[任务内容]
请把关于矩阵路径问题的文章中介于“请设计一个函数,用来判断在一”与“二个格子之后,路径不能再次进入这个格子。”之间的部分原样打印出来，首尾两处都包括在内。

[节选段落]
══════════

这篇文章将为大家详细讲解有关golang刷leetcode 技巧之如何解决矩阵中的路径问题,小编觉得挺实用的,因此分享给大家做个参考,希望大家阅读完这篇文章后可以有所收获。
请设计一个函数,用来判断在一个矩阵中是否存在一条包含某字符串所有字符的路径。路径可以从矩阵中的任意一格开始,每一步可以在矩阵中向左、右、上、下移动一格。如果一条路径经过了矩阵的某一格,那么该路径不能再次进入该格子。例如,在下面的3×4的矩阵中包含一条字符串“bfce”的路径(路径中的字母用加粗标出)。
[["a","b","c","e"],
["s","f","c","s"],
["a","d","e","e"]]
但矩阵中不包含字符串“abfb”的路径,因为字符串的第一个字符b占据了矩阵中的第一行第二个格子之后,路径不能再次进入这个格子。
示例 1:
输入:board = [["A","B","C","E"],["S","F","C","S"],["A","D","E","E"]], word = "ABCCED"
输出:true
示例 2:
输入:board = [["a","b"],["c","d"]], word = "abcd"
输出:false
提示:
-
1 <= board.length <= 200
-
1 <= board[i].length <= 200
解题思路
1,深度优先遍历
2,首字母不匹配可以剪枝
3,注意golang slice 数据地址一样,所以,需要clone 路径,否则会回溯失败
测试用例
[["A","B","C","E"],["S","F","E","S"],["A","D","E","E"]]
"ABCESEEEFS"
[["a","b"]]
"ba"
[["a"]]
"a"
[["A","B","C","E"],["S","F","C","S"],["A","D","E","E"]]
"ABCCED"
代码实现
func exist(board [][]byte, word string) bool {
for i:=0;i<len(board);i++{
for j:=0;j<len(board[0]);j++{
if board[i][j]!=word[0]{
continue
}
mark:=getMark(board)

══════════

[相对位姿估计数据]

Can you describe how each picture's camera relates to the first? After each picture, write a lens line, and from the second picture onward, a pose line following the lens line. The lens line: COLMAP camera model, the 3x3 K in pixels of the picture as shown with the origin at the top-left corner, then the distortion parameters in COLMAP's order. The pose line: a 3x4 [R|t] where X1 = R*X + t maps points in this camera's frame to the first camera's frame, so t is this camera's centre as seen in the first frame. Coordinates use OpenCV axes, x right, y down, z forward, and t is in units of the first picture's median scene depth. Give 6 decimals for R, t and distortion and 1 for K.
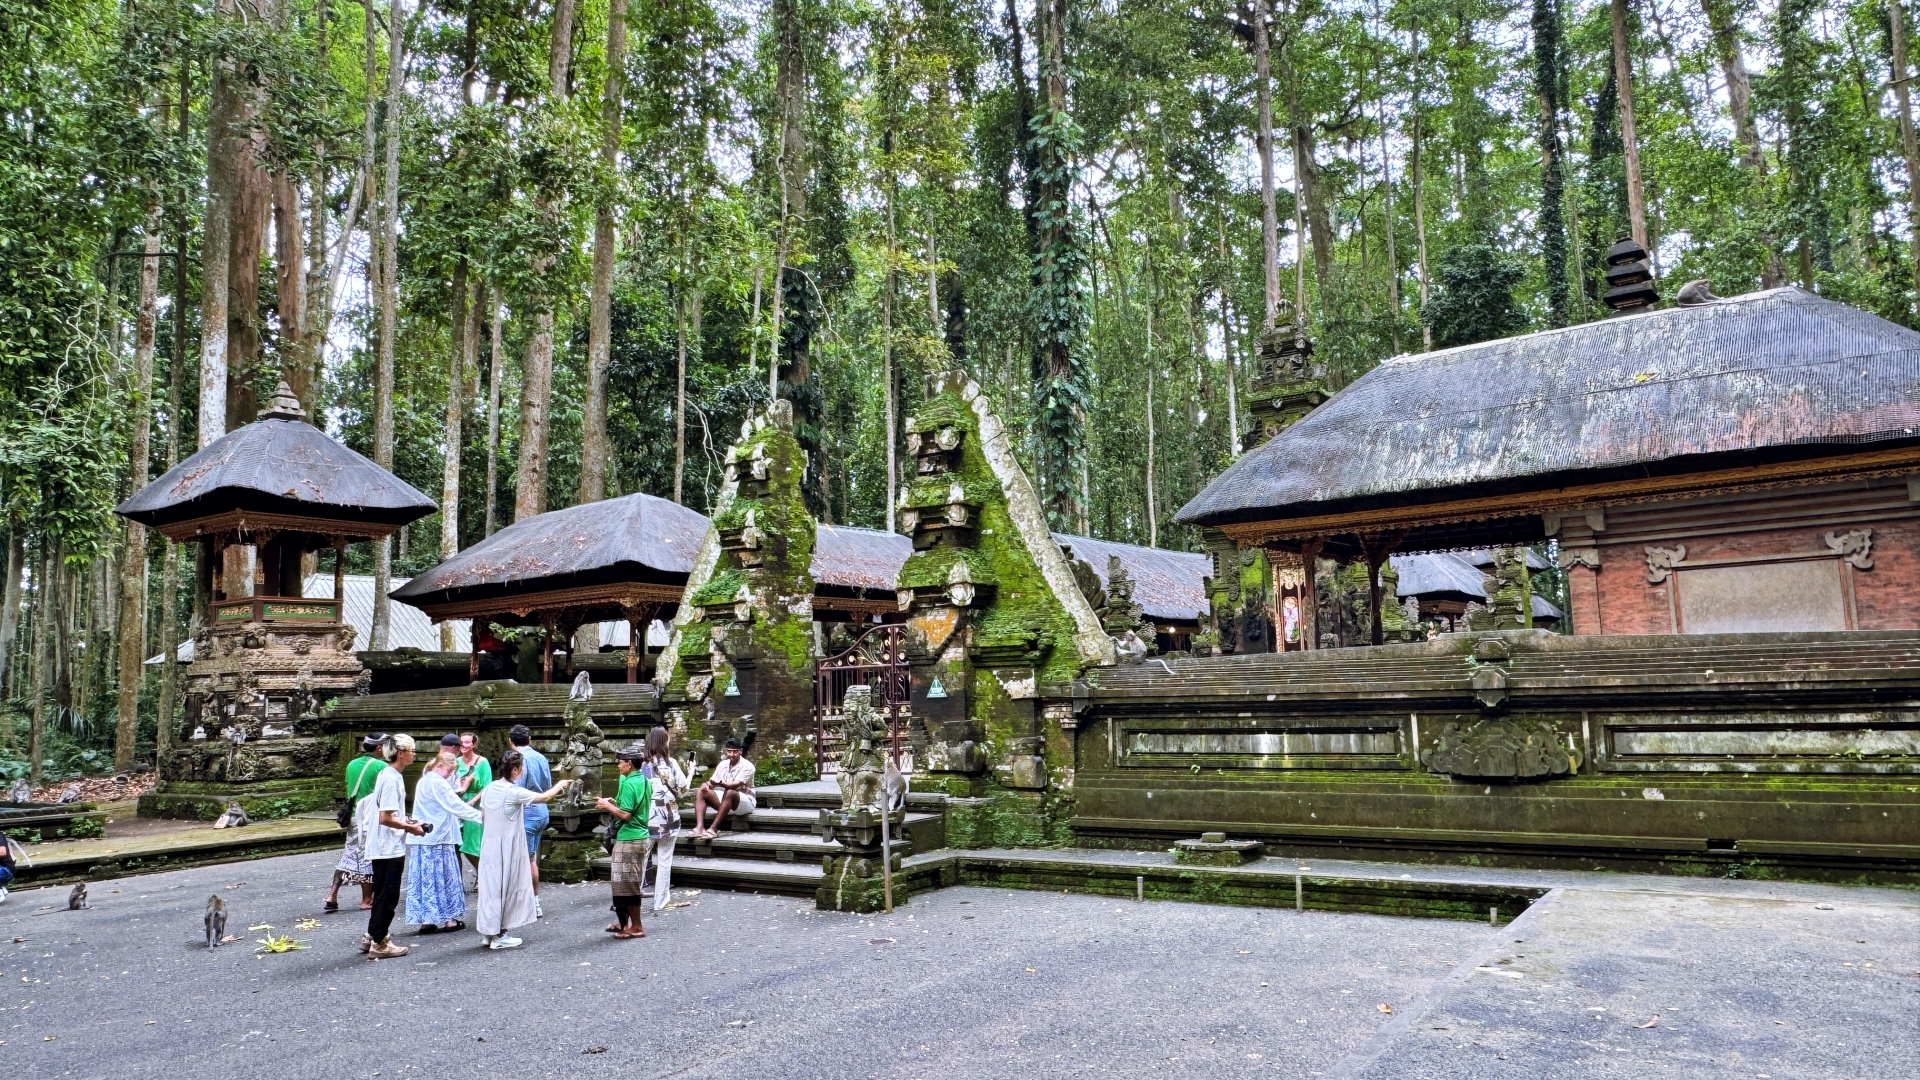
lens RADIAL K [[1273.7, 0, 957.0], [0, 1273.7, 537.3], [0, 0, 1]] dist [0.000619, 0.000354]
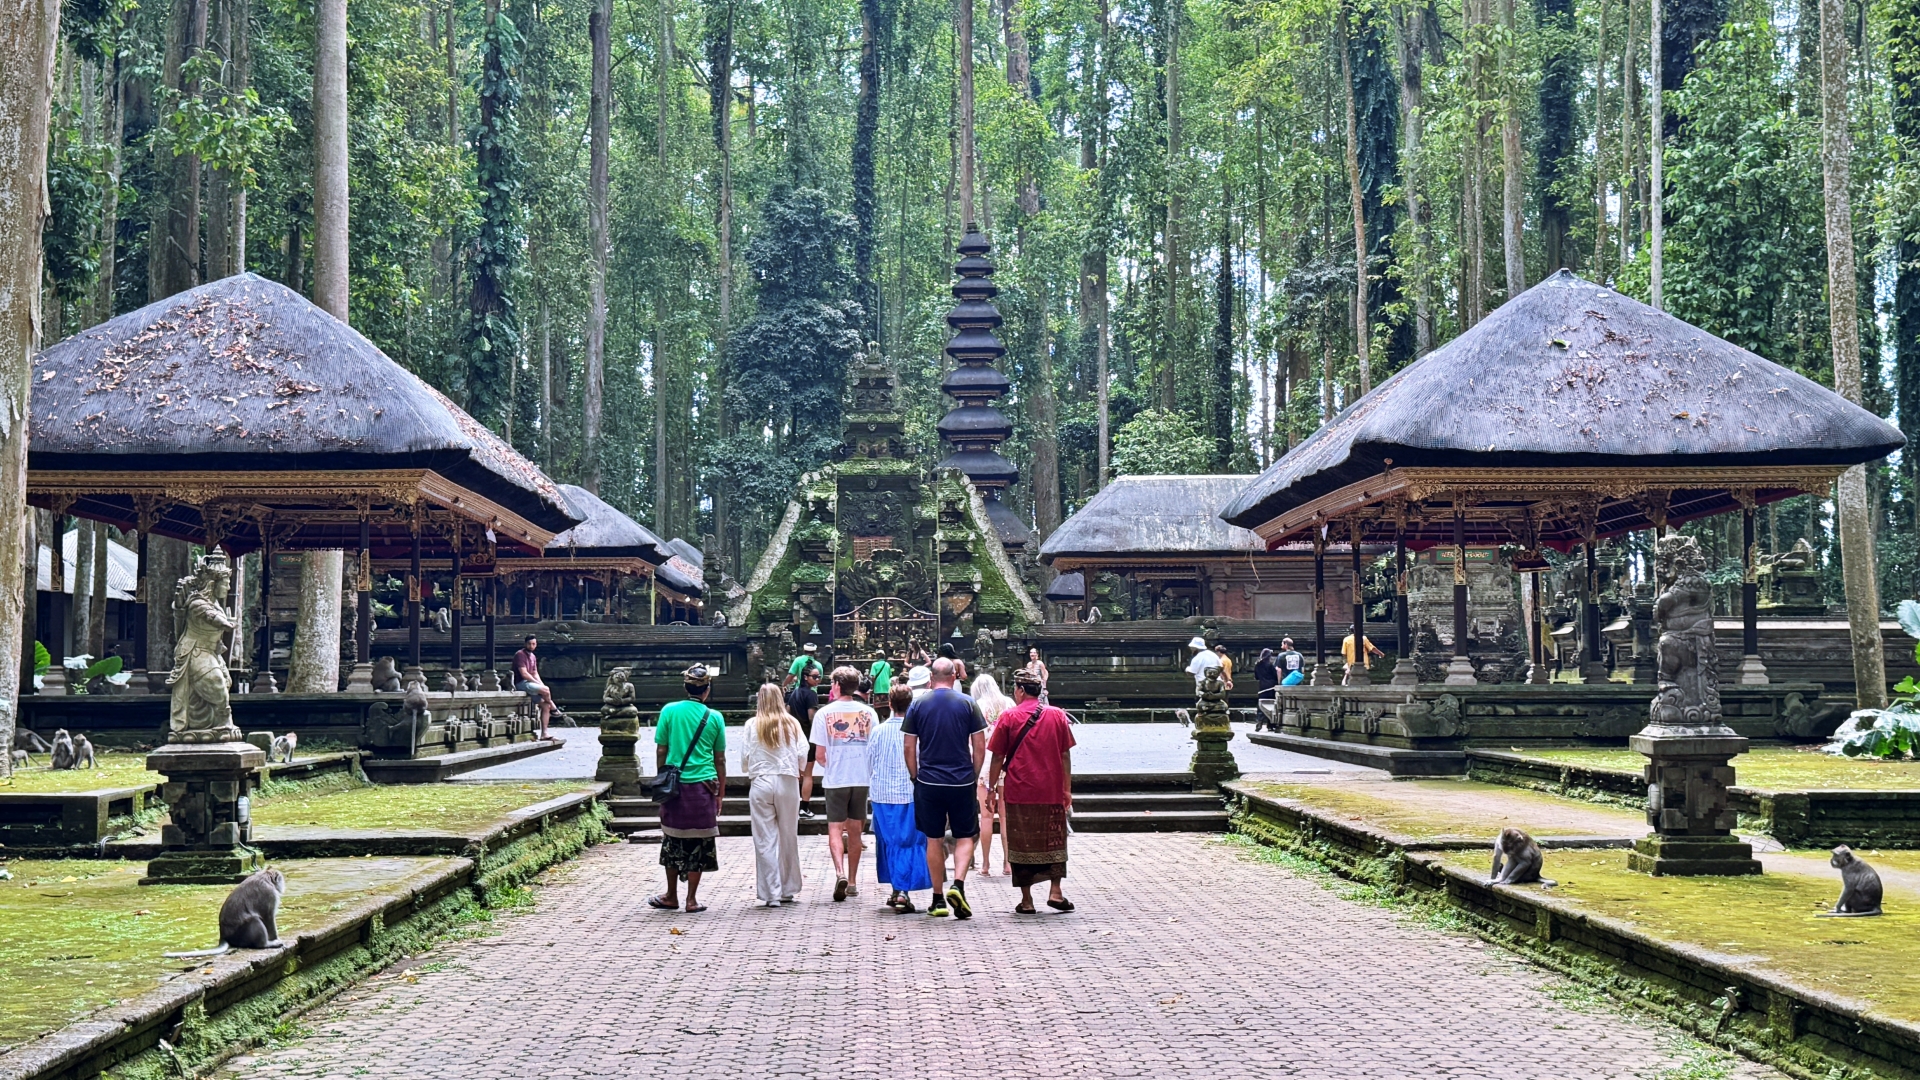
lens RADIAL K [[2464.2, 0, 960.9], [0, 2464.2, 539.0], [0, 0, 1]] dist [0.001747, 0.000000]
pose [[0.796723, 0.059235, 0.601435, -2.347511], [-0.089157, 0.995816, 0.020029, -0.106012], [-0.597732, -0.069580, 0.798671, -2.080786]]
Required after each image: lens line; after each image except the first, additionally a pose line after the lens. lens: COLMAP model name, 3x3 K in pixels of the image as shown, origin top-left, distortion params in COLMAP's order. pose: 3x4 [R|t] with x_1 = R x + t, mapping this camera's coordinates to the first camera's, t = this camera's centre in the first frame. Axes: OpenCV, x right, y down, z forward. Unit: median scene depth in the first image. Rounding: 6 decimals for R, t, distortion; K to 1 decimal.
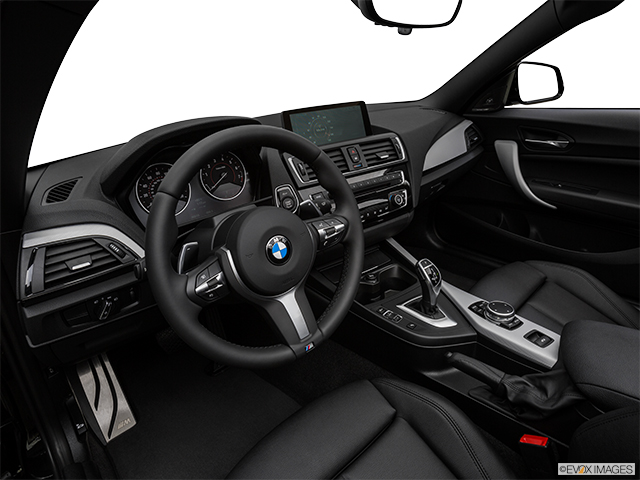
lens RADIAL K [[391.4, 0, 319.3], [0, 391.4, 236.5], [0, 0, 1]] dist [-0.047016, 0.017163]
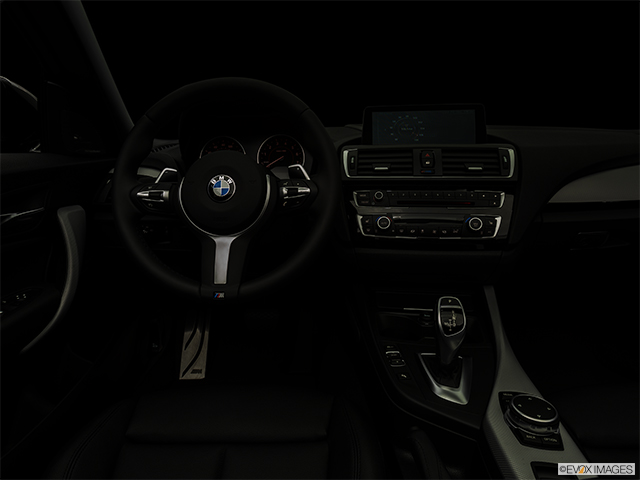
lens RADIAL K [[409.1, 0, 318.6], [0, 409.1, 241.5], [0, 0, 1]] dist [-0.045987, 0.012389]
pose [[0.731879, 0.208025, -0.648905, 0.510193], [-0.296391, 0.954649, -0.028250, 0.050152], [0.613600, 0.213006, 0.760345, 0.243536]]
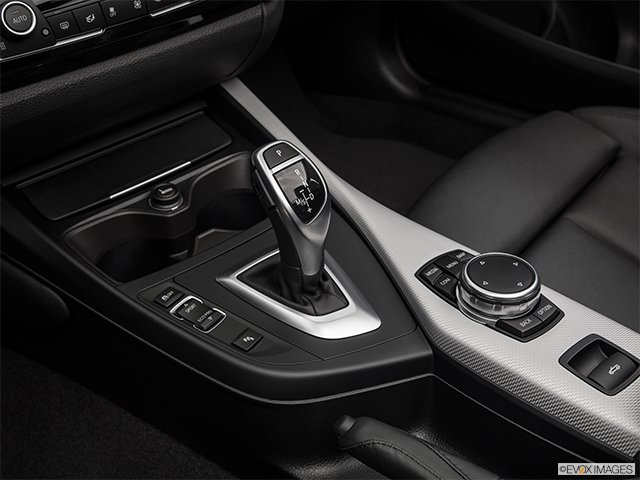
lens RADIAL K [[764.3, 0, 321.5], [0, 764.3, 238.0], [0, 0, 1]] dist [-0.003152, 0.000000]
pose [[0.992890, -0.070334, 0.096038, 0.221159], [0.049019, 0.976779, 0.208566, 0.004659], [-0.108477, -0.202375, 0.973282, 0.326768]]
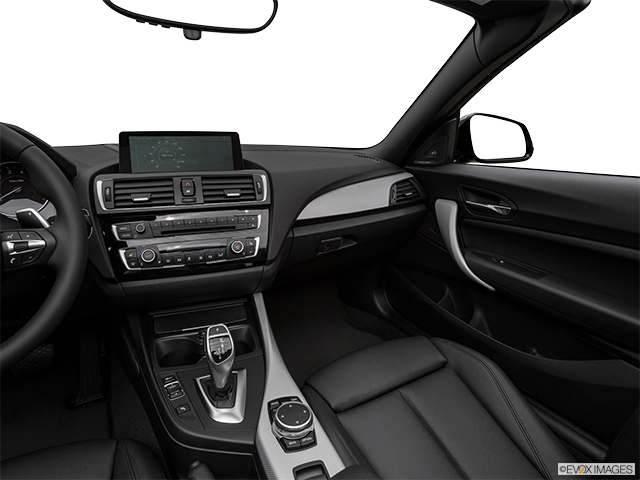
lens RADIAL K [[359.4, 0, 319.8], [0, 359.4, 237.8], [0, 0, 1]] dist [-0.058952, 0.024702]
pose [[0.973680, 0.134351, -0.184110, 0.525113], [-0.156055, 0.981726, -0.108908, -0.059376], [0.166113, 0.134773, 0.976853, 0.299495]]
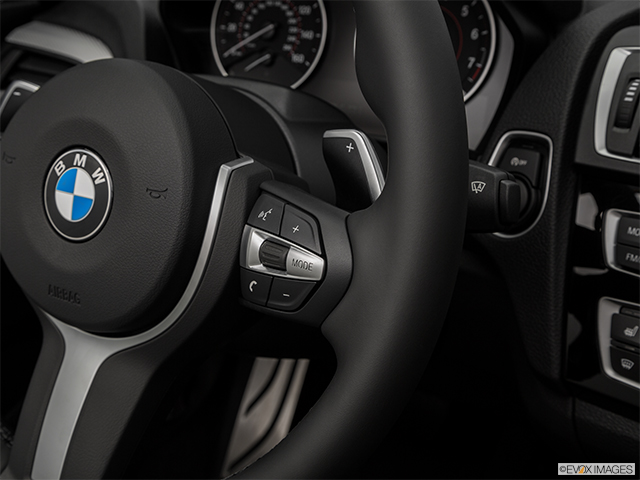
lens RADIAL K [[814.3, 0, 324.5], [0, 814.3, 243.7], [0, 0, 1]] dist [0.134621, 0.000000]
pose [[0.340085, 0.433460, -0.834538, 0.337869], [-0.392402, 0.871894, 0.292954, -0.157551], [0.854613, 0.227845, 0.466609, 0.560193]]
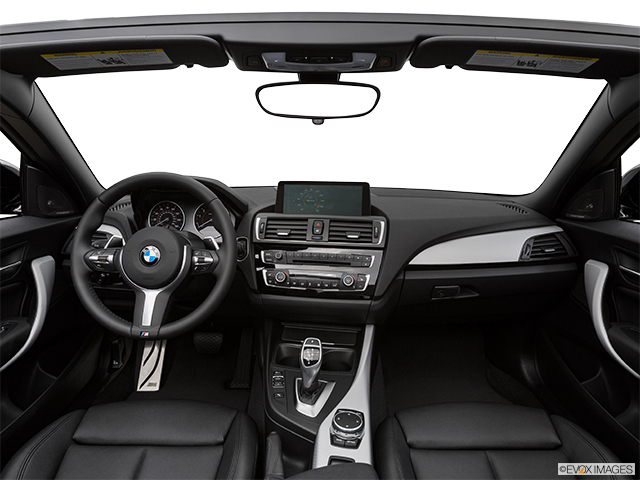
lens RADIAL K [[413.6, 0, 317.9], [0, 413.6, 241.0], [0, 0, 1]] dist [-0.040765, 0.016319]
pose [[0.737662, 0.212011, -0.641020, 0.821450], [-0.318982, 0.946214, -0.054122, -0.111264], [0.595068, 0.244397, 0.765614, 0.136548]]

══════════

[完成结果]
请设计一个函数,用来判断在一个矩阵中是否存在一条包含某字符串所有字符的路径。路径可以从矩阵中的任意一格开始,每一步可以在矩阵中向左、右、上、下移动一格。如果一条路径经过了矩阵的某一格,那么该路径不能再次进入该格子。例如,在下面的3×4的矩阵中包含一条字符串“bfce”的路径(路径中的字母用加粗标出)。
[["a","b","c","e"],
["s","f","c","s"],
["a","d","e","e"]]
但矩阵中不包含字符串“abfb”的路径,因为字符串的第一个字符b占据了矩阵中的第一行第二个格子之后,路径不能再次进入这个格子。